Building a 3D Heart Library
Written on September 30, 2014 by Matthew Bramlet
Creating a Process
Through my interest in congenital cardiac MRI, I have been able to team up with Jump to start working on creating exact replica models of children’s hearts. We’ve been on this journey where we are creating processes that have never existed before, and the innovative part of the Jump lab is this mindset that if it doesn’t exist, we will create it.
It’s been very fun to be a part of this project in which we produce a 3D heart from 2D images. Over the past year we’ve been refining our process. We’ve had challenges, but also successes. We’ve now refined it down to where we can fairly quickly take a heart out of an MRI and put it into our hands.
For example, last week I had two requests for patients that already had MRIs for their actual heart models, and by the end of the week we had the models printed. It’s been a tool that our surgeons are coming to rely on. Even just this morning I was down in the OR taking a model model to the surgeon because he had a question prior to surgery.
The beauty of the whole project is that children with complex heart disease may have only of half of a heart to work with, so when you’re trying to figure out the optimal operation there’s no better way to do so than to actually see the heart and hold it in your hand before attempting the surgery.
Partnering with the NIH 3D Print Exchange
While we are using these models for actual surgical planning – which I think is just a tremendous, incredible use for our patients – there’s also a lot of opportunities for sharing this information with the world in a type of library format. An issue that we’ve identified is that there aren’t anatomic models that describe congenital heart disease, or all the variations of tetralogy of fallot, truncus arteriosus, or total anomalous venous return as examples. It’s all been in pictures and textbooks. To be able to actually hold that model in your hand is a new kind of library – that is what we’re striving to achieve.
The logistics of how to create the architecture and be able to support having the library online was going to be a big hurdle. Luckily, the NIH 3D Print Exchange happened to come to life at the exact right time. We have been very impressed with their infrastructure, but more importantly their mindset. Speaking with Dr. Hurt at the NIH, it’s clear he understands the significance of taking something you’ve understood for years, printing it out, and holding it in your hands. This method can provide a whole new level of understanding. That’s exactly how we feel about these hearts.
For example, take something as simple as an Atrial Septal Defect (ASD) – something I’ve read about in textbook after textbook and have seen in thousands of echoes. When we printed out an ASD, and I was able to hold it in my hand, I learned something new. We’ve begun the process of taking these perfect examples of pathology, where we have great images, and creating 3D models that we’re now able to put on the NIH 3D Print Exchange that will allow anybody to go online, download the file, and print it out.
Establishing a Collaborative Effort
We hold ourselves to a very high QA standard, because we want people to learn and to use these models as training tools. Our next step is to elevate the project by working with a collaborative group of people and creating a peer review system that provides very accurate anatomic examples of congenital heart disease. We hope to take the benefit of the 3D modeling resources that we have available here at Jump and to make it available to anybody that’s willing to learn through the work the NIH is doing with the 3D Print Exchange.

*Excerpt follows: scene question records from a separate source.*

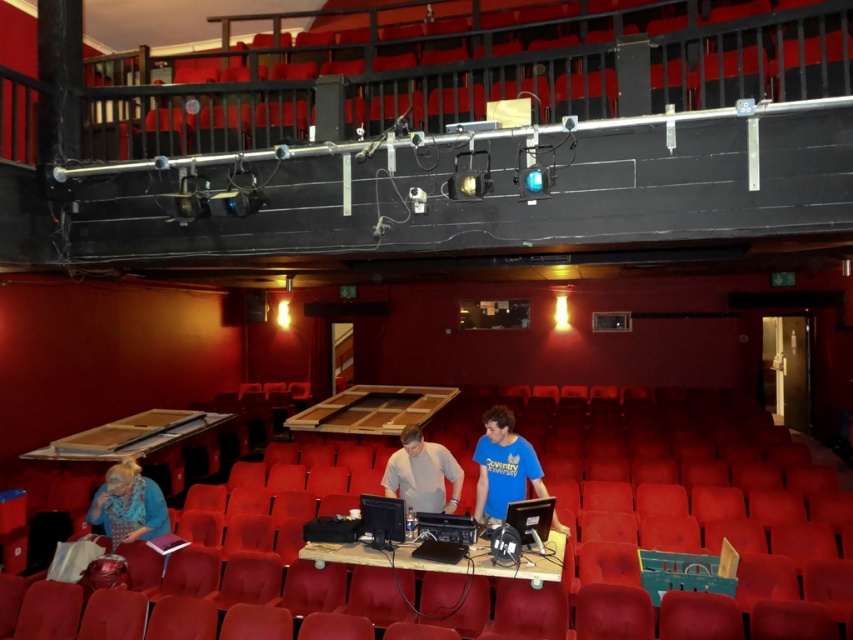
Question: Which of the following is the farthest from the observer?

Choices:
 (A) light gray shirt at center
 (B) blue t-shirt at center

Answer: (A)

Question: Which object appears farthest from the camera in this image?

Choices:
 (A) blue fabric at lower left
 (B) light gray shirt at center
 (C) blue t-shirt at center

Answer: (A)

Question: Is light gray shirt at center closer to the viewer compared to blue fabric at lower left?

Choices:
 (A) yes
 (B) no

Answer: (A)

Question: Does light gray shirt at center appear on the left side of blue fabric at lower left?

Choices:
 (A) no
 (B) yes

Answer: (A)

Question: Which of the following is the farthest from the observer?

Choices:
 (A) blue t-shirt at center
 (B) light gray shirt at center
 (C) blue fabric at lower left

Answer: (C)

Question: Considering the relative positions of blue t-shirt at center and light gray shirt at center in the image provided, where is blue t-shirt at center located with respect to light gray shirt at center?

Choices:
 (A) left
 (B) right

Answer: (B)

Right now we have several hearts up on the website – two pathologic specimens that were designed for the library. Those were from patients with ideal images that demonstrated the specific anatomic detail. We have also included a brief description file on the website. Also on the Print Exchange are some of our research hearts. These hearts were designed to show certain elements that are useful in surgeries, but are not fully detailed.
By having these hearts on the 3D Print exchange as we move forward, we will be able to reference them when we present at scientific meetings. They also provide a reference point if we decide to conduct research with those specific hearts. I think the work that the Print Exchange is doing is going to explode overnight at some point. There’s a lot of potential there, and while the project is still in its infancy, it contains tremendous molecular biology (more than what I care to know). We really see a lot of potential for the future of the NIH 3D Print Exchange and medical or anatomic libraries.
Now that we’ve opened this Pandora’s box we’re not getting out of it.
Dr. Matthew Bramlet is the lead investigator for Advanced Imaging and Modeling at Jump. He specializes in children with congenital heart disease. In his role as the Director of Congenital Cardiac MRI at Children’s Hospital of Illinois, Dr. Bramlet combined the program’s resources with those at Jump to pioneer anatomically accurate 3D congenital heart models.
This expertise has led to Dr. Bramlet becoming a curator with the NIH 3D Print Exchange’s Heart Library, a nationwide collaborative effort to improve the education and understanding of congenital cardiac anatomy. He is also an Assistant Professor of Pediatrics in the Pediatric Cardiology department at the University of Illinois College of Medicine at Peoria.